The proof is there in the statement. You're just not accepting the canon there. Characters don't make remarks like "his mobility isn't good enough" without any basis. Whatever the reason, all we know is Kabuto had reason to believe that mobility was a huge factor.

You could argue with your style and want some other proof. However that comes across as grasping straws; trying to find an excuse to disregard the canon in front of us. 


> Who said supreme speed was required to hit Nagato? ,
> 
> So you concede Susano was fast enough to tag sm Kabuto? Kool.



You felt the need to bring up Susanoo's speed. If it wasn't anything special, I don't see why you felt compelled to bring it up.

If you actually read the post, you'd I didn't concede to that.



> So you concede Kabuto has no way of knowing nagato's top speed and therefore could no way say for 100 percent the top speed would of been enough to dodge totsuka.



Is "concede" your new favourite word? Simply throwing the word around won't force a concession. I'm basically saying you're trying to suppress the proof (Kabuto's words) with no real reason.

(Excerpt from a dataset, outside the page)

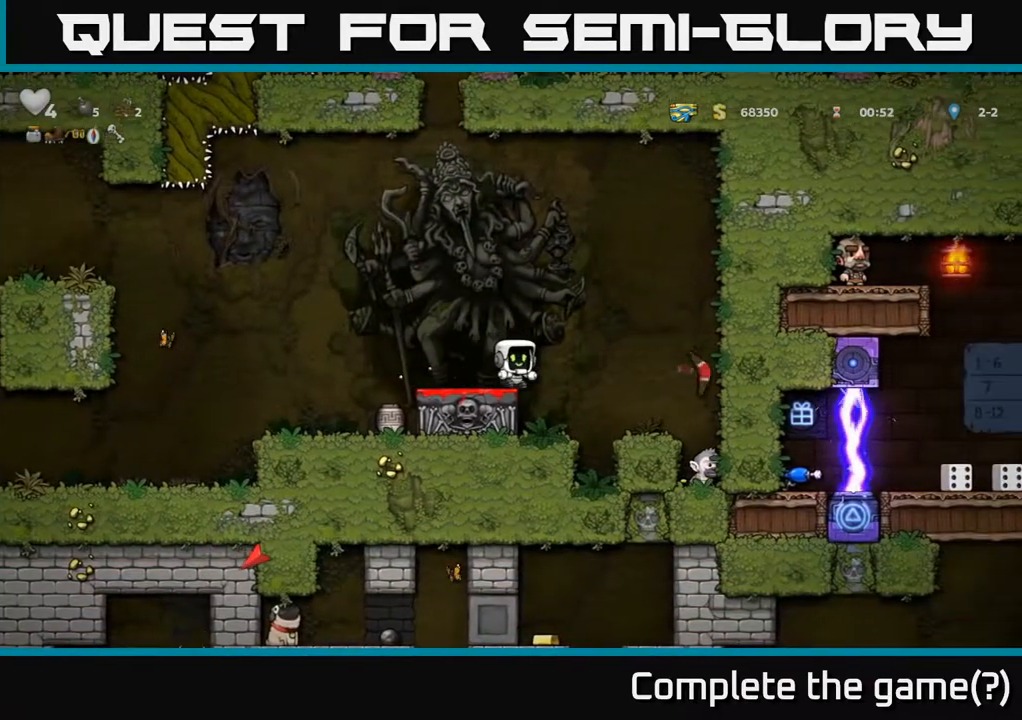
{"buttons": [], "left_stick": "center", "right_stick": "center", "events": []}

Okay, I'll play your game: prove Kabuto didn't know about Nagato's speed. Though in this case, the fact Kabuto felt he could comment on it works against you.



> Sm naruto with knowledge, a free shot on one path, and deva beng down the entire fight couldn't solo pain without the kyubi, there is no way sm jiraiya is going to do any better, it's pretty much common knowledge now jiraiya can't beat itachi, so how the hell would he solo him and kisame?

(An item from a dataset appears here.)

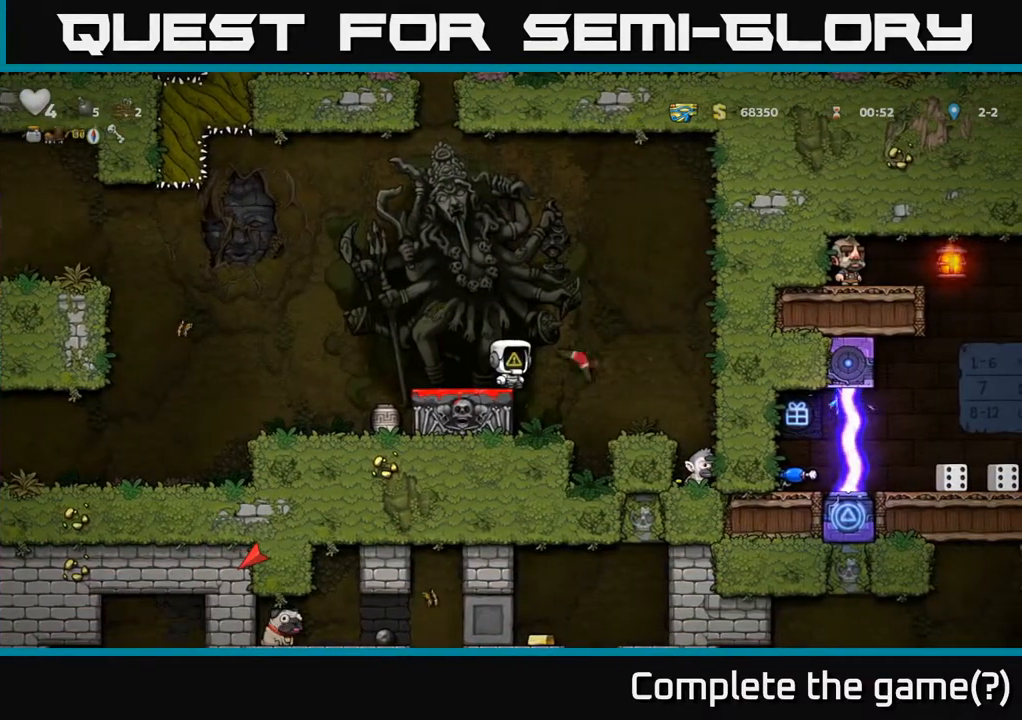
{"buttons": [], "left_stick": "center", "right_stick": "center", "events": [[300, "A", "down"], [317, "DPAD_LEFT", "down"], [383, "A", "up"], [433, "DPAD_LEFT", "up"]]}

> But you can continue with your straw man argument



Explain how you see a straw man. 


> so itachi is invincible according to zestu? And obito would've of also died to itachi since characters make statements true
> 
> Of course because Kabuto is kishi moto's co writer



This is a straw man: [1] misrepresenting my position; [2] quoted out of context; [3] oversimplifying then attacking that oversimplification. 

When I decided to call your argument a straw man, I actually presented my reason. Hence I asked you earlier, where you do you see the straw man?



> Kool story bro tell it again sometime, it's pretty clear tho you don't have the honor to concede when your proving wrong, so I wont bother responded at this point.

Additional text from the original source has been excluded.